PROBLEM TO SOLVE:
Write out the part of the API documentation text from "Most common API" to "2 weeks storage)" word for word.

You can test your extraction endpoint in your terminal using this command-line example with curl (make sure that you replace values of PROJECT_ID and NUEXTRACT_API_KEY):

NUEXTRACT_API_KEY=\"_your_api_key_here_\"; \\
PROJECT_ID=\"a24fd84a-44ab-4fd4-95a9-bebd46e4768b\"; \\
curl \"https://nuextract.ai/api/projects/${PROJECT_ID}/extract\" \\
  -X POST \\
  -H \"Authorization: Bearer ${NUEXTRACT_API_KEY}\" \\
  -H \"Content-Type: application/octet-stream\" \\
  --data-binary @\"${FILE_NAME}\"

You can also use the Python SDK, by replacing the project_id, api_key and file_path variables in the following code:

from numind import NuMind
from pathlib import Path

client = NuMind(api_key=api_key)
file_path = Path(\"path\", \"to\", \"document.odt\")
with file_path.open(\"rb\") as file:
    input_file = file.read()
output_schema = client.post_api_projects_projectid_extract(project_id, input_file)

Using the Platform via API

Everything you can do on the web platform can be done via API - check the user guide to learn about how the platform works. This can be useful to create projects automatically, or to make your production more robust for example.

Main resources

Project - user project, identified by projectId
File - uploaded file, identified by fileId, stored up to two weeks if not tied to an Example
Document - internal representation of a document, identified by documentId, created from a File or a text, stored up to two weeks if not tied to an Example
Example - document-extraction pair given to teach NuExtract, identified by exampleId, created from a Document

Most common API operations

Creating a Project via POST /api/projects
Changing the template of a Project via PATCH /api/projects/{projectId}
Uploading a file to a File via POST /api/files (up to 2 weeks storage)

(Chart analysis data)
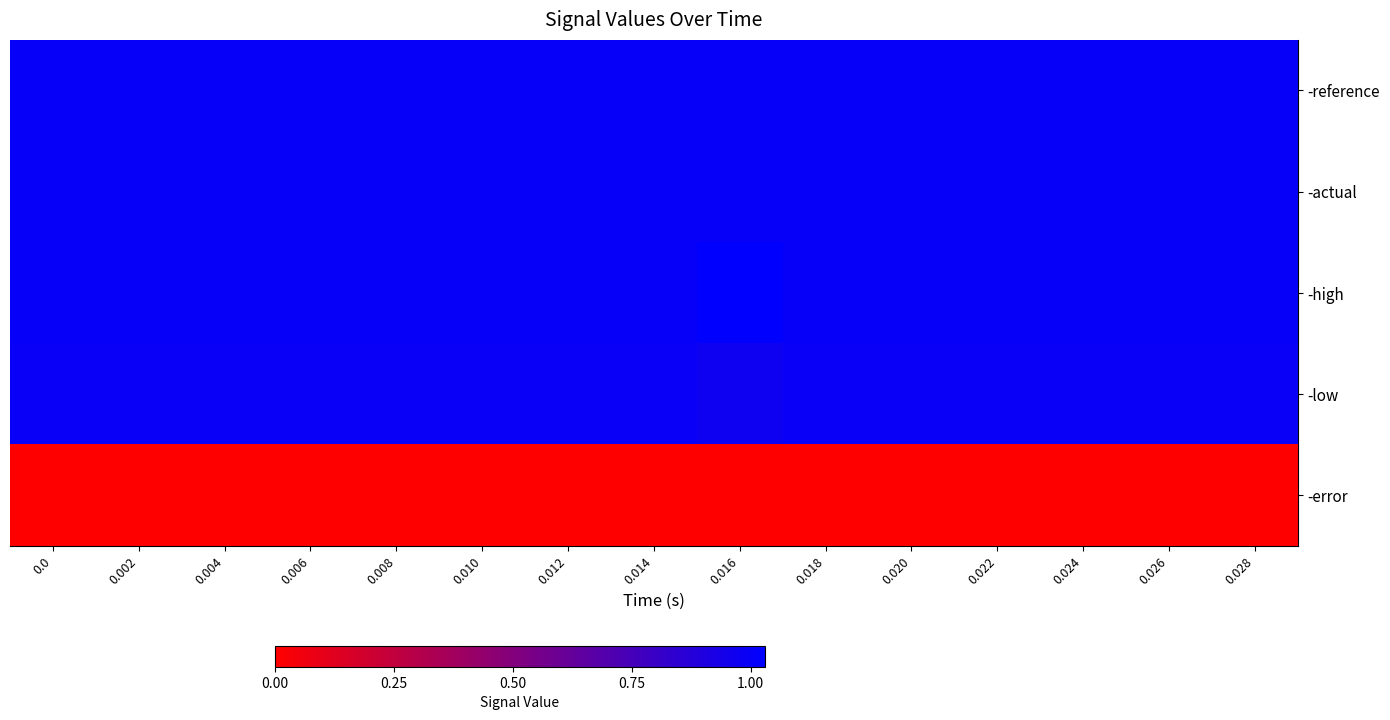

Reading left to right, transcribe all the data shown in this chart.

-reference: 0.0=1.0	0.002=1.0	0.004=1.0	0.006=1.0	0.008=1.0	0.010=1.0	0.012=1.0	0.014=1.0	0.016=1.0	0.018=1.0	0.020=1.0	0.022=1.0	0.024=1.0	0.026=1.0	0.028=1.0
-actual: 0.0=1.0	0.002=1.0	0.004=1.0	0.006=1.0	0.008=1.0	0.010=1.0	0.012=1.0	0.014=1.0	0.016=1.0	0.018=1.0	0.020=1.0	0.022=1.0	0.024=1.0	0.026=1.0	0.028=1.0
-high: 0.0=1.0	0.002=1.0	0.004=1.0	0.006=1.0	0.008=1.0	0.010=1.0	0.012=1.0	0.014=1.0	0.016=1.0	0.018=1.0	0.020=1.0	0.022=1.0	0.024=1.0	0.026=1.0	0.028=1.0
-low: 0.0=1.0	0.002=1.0	0.004=1.0	0.006=1.0	0.008=1.0	0.010=1.0	0.012=1.0	0.014=1.0	0.016=1.0	0.018=1.0	0.020=1.0	0.022=1.0	0.024=1.0	0.026=1.0	0.028=1.0
-error: 0.0=0.0	0.002=0.0	0.004=0.0	0.006=0.0	0.008=0.0	0.010=0.0	0.012=0.0	0.014=0.0	0.016=0.0	0.018=0.0	0.020=0.0	0.022=0.0	0.024=0.0	0.026=0.0	0.028=0.0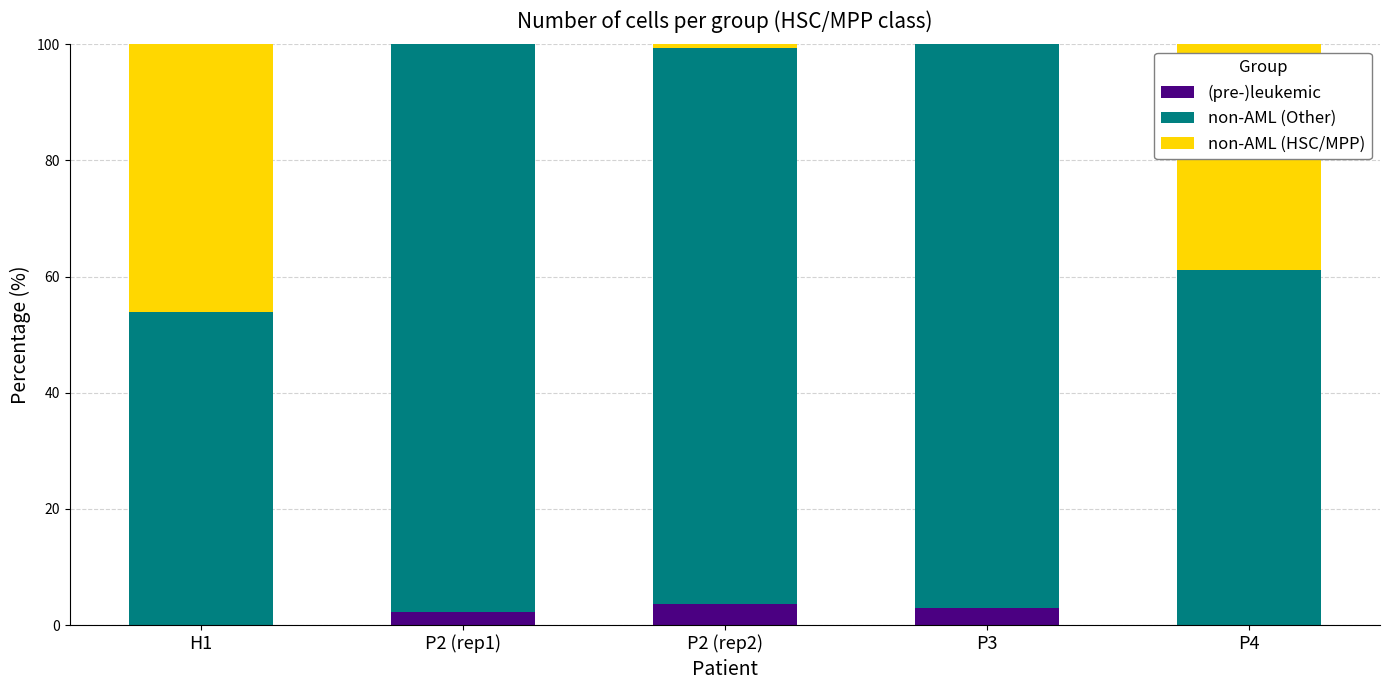

What is the maximum value for (pre-)leukemic?

3.6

RESPONSE AREA:
Most common API operations

Creating a Project via POST /api/projects
Changing the template of a Project via PATCH /api/projects/{projectId}
Uploading a file to a File via POST /api/files (up to 2 weeks storage)